Churchill Downs Racetrack has reversed its recently updated plans to allow up to 23,000 fans to attend the September 5 Kentucky Derby, and now says it will hold the prominent horse race without any attending fans due to the ongoing Covid-19 pandemic.
Officials for Churchill Downs said the continued spread of the virus, particularly in and around the Louisville, Kentucky, region, forced the abrupt about-face.
“Churchill Downs and all of our team members feel strongly that it is our collective responsibility as citizens of Louisville to do all we responsibly can to protect the health, safety, and security of our community in these challenging times and believe that running the Derby without spectators is the best way to do that,” the organization said in a statement. “We deeply regret the disappointment this will bring to our fans.”
The race was previously rescheduled from its typical May staging to Labor Day weekend because of the pandemic. Even with the prior plan looking to reduce attendance to roughly 13.5 per cent of the event’s 2015 attendance record of 170,513, bringing 23,000 fans into the Derby still would have represented one of the most-attended sports events anywhere in the US since the onset of the pandemic.

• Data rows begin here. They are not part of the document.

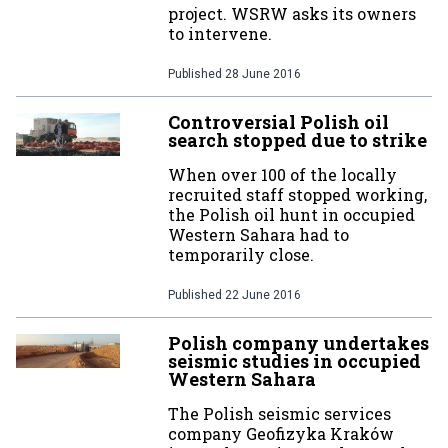
project. WSRW asks its owners
to intervene.
Published
28 June 2016
Controversial Polish oil
search stopped due to strike
When over 100 of the locally
recruited staff stopped working,
the Polish oil hunt in occupied
Western Sahara had to
temporarily close.
Published
22 June 2016
Polish company undertakes
seismic studies in occupied
Western Sahara
The Polish seismic services
company Geofizyka Kraków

Churchill Downs less than two weeks ago released a 62-page operations plan detailing provisions for that adjusted attendance.
But ultimately, those projected numbers and current virus case numbers prevented that from happening.
“I applaud Churchill Downs for continuing to monitor the virus and for making the right and responsible decision,” said Kentucky Governor Andy Beshear.
Ticketholders for all Derby week events will be refunded.
The Belmont Stakes, typically the third leg of US horse racing’s Triple Crown, was previously held June 20 without spectators. The rescheduled Preakness Stakes will happen October 3 at a Pimlico Race Course now set for a large-scale renovation, but attendance details for that event have not yet been finalized.